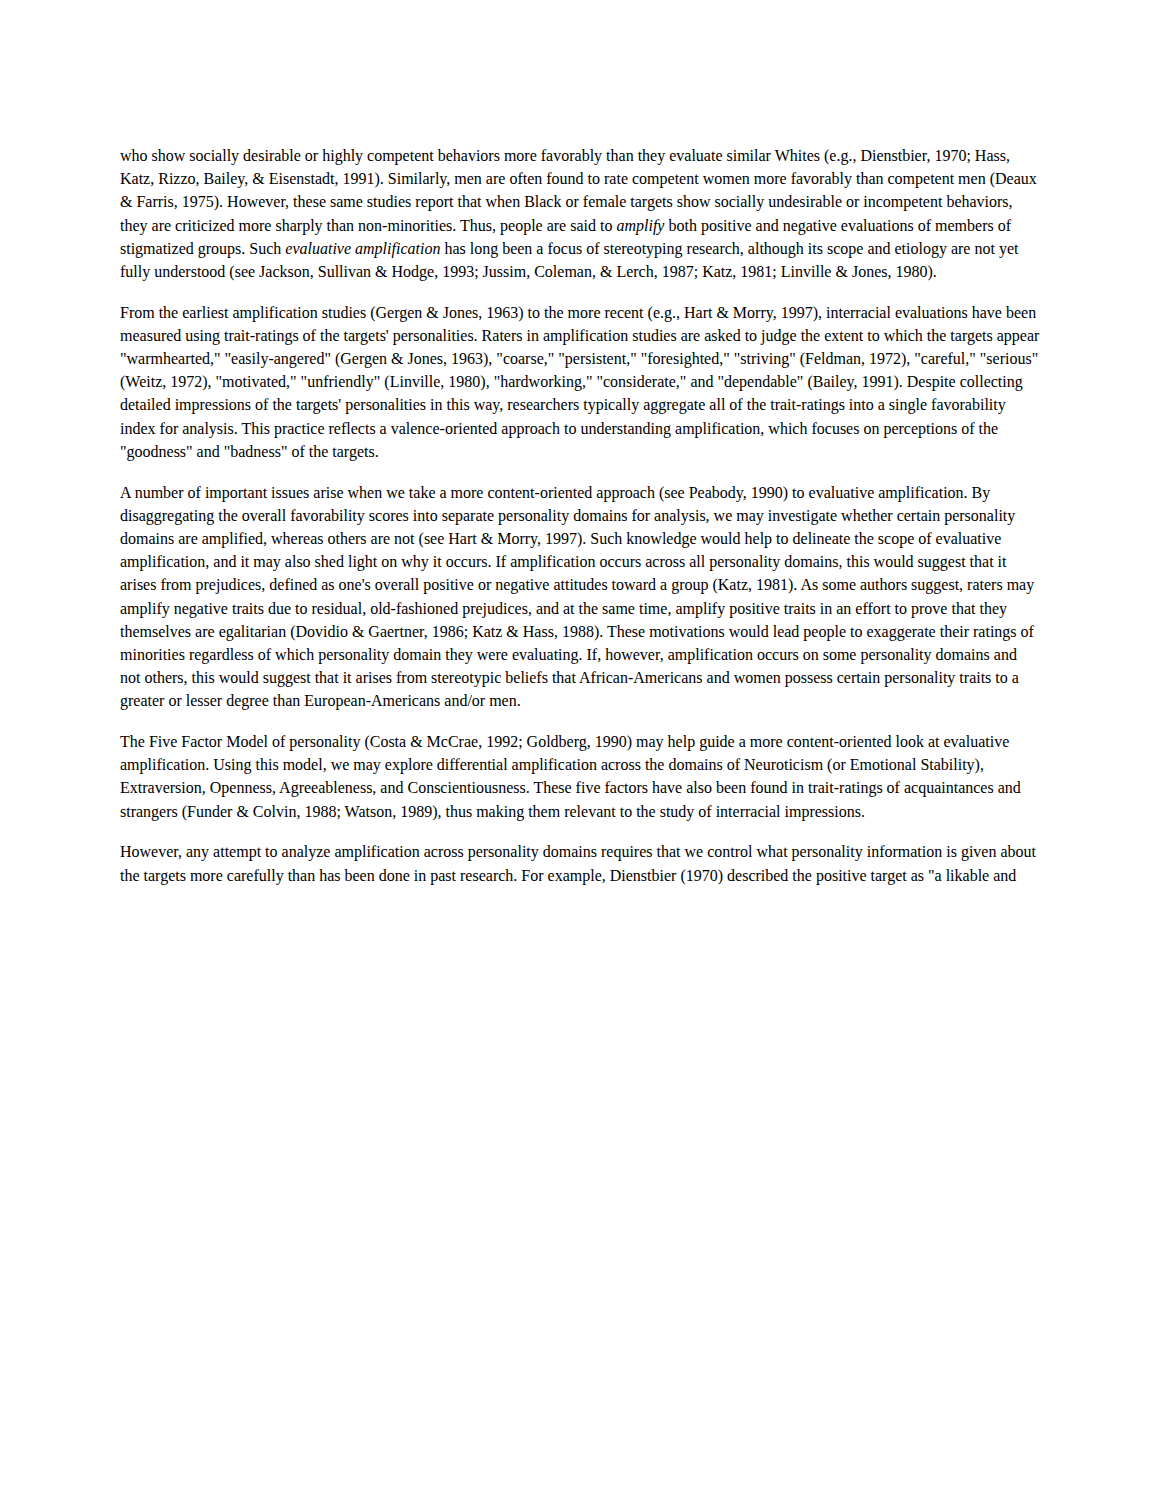who show socially desirable or highly competent behaviors more favorably than they evaluate similar Whites (e.g., Dienstbier, 1970; Hass, Katz, Rizzo, Bailey, & Eisenstadt, 1991). Similarly, men are often found to rate competent women more favorably than competent men (Deaux & Farris, 1975). However, these same studies report that when Black or female targets show socially undesirable or incompetent behaviors, they are criticized more sharply than non-minorities. Thus, people are said to amplify both positive and negative evaluations of members of stigmatized groups. Such evaluative amplification has long been a focus of stereotyping research, although its scope and etiology are not yet fully understood (see Jackson, Sullivan & Hodge, 1993; Jussim, Coleman, & Lerch, 1987; Katz, 1981; Linville & Jones, 1980).
From the earliest amplification studies (Gergen & Jones, 1963) to the more recent (e.g., Hart & Morry, 1997), interracial evaluations have been measured using trait-ratings of the targets' personalities. Raters in amplification studies are asked to judge the extent to which the targets appear "warmhearted," "easily-angered" (Gergen & Jones, 1963), "coarse," "persistent," "foresighted," "striving" (Feldman, 1972), "careful," "serious" (Weitz, 1972), "motivated," "unfriendly" (Linville, 1980), "hardworking," "considerate," and "dependable" (Bailey, 1991). Despite collecting detailed impressions of the targets' personalities in this way, researchers typically aggregate all of the trait-ratings into a single favorability index for analysis. This practice reflects a valence-oriented approach to understanding amplification, which focuses on perceptions of the "goodness" and "badness" of the targets.
A number of important issues arise when we take a more content-oriented approach (see Peabody, 1990) to evaluative amplification. By disaggregating the overall favorability scores into separate personality domains for analysis, we may investigate whether certain personality domains are amplified, whereas others are not (see Hart & Morry, 1997). Such knowledge would help to delineate the scope of evaluative amplification, and it may also shed light on why it occurs. If amplification occurs across all personality domains, this would suggest that it arises from prejudices, defined as one's overall positive or negative attitudes toward a group (Katz, 1981). As some authors suggest, raters may amplify negative traits due to residual, old-fashioned prejudices, and at the same time, amplify positive traits in an effort to prove that they themselves are egalitarian (Dovidio & Gaertner, 1986; Katz & Hass, 1988). These motivations would lead people to exaggerate their ratings of minorities regardless of which personality domain they were evaluating. If, however, amplification occurs on some personality domains and not others, this would suggest that it arises from stereotypic beliefs that African-Americans and women possess certain personality traits to a greater or lesser degree than European-Americans and/or men.
The Five Factor Model of personality (Costa & McCrae, 1992; Goldberg, 1990) may help guide a more content-oriented look at evaluative amplification. Using this model, we may explore differential amplification across the domains of Neuroticism (or Emotional Stability), Extraversion, Openness, Agreeableness, and Conscientiousness. These five factors have also been found in trait-ratings of acquaintances and strangers (Funder & Colvin, 1988; Watson, 1989), thus making them relevant to the study of interracial impressions.
However, any attempt to analyze amplification across personality domains requires that we control what personality information is given about the targets more carefully than has been done in past research. For example, Dienstbier (1970) described the positive target as "a likable and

━━━━━━━━━━━━━━━━━━━━━━━━━━━━━━

Required work
Please repeat, with no pictures, each line from the start of the records above through the line with "From the earliest", inclusive, and only those.

Solution to the exercise
who show socially desirable or highly competent behaviors more favorably than they evaluate similar Whites (e.g., Dienstbier, 1970; Hass, Katz, Rizzo, Bailey, & Eisenstadt, 1991). Similarly, men are often found to rate competent women more favorably than competent men (Deaux & Farris, 1975). However, these same studies report that when Black or female targets show socially undesirable or incompetent behaviors, they are criticized more sharply than non-minorities. Thus, people are said to amplify both positive and negative evaluations of members of stigmatized groups. Such evaluative amplification has long been a focus of stereotyping research, although its scope and etiology are not yet fully understood (see Jackson, Sullivan & Hodge, 1993; Jussim, Coleman, & Lerch, 1987; Katz, 1981; Linville & Jones, 1980).
From the earliest amplification studies (Gergen & Jones, 1963) to the more recent (e.g., Hart & Morry, 1997), interracial evaluations have been measured using trait-ratings of the targets' personalities. Raters in amplification studies are asked to judge the extent to which the targets appear "warmhearted," "easily-angered" (Gergen & Jones, 1963), "coarse," "persistent," "foresighted," "striving" (Feldman, 1972), "careful," "serious" (Weitz, 1972), "motivated," "unfriendly" (Linville, 1980), "hardworking," "considerate," and "dependable" (Bailey, 1991). Despite collecting detailed impressions of the targets' personalities in this way, researchers typically aggregate all of the trait-ratings into a single favorability index for analysis. This practice reflects a valence-oriented approach to understanding amplification, which focuses on perceptions of the "goodness" and "badness" of the targets.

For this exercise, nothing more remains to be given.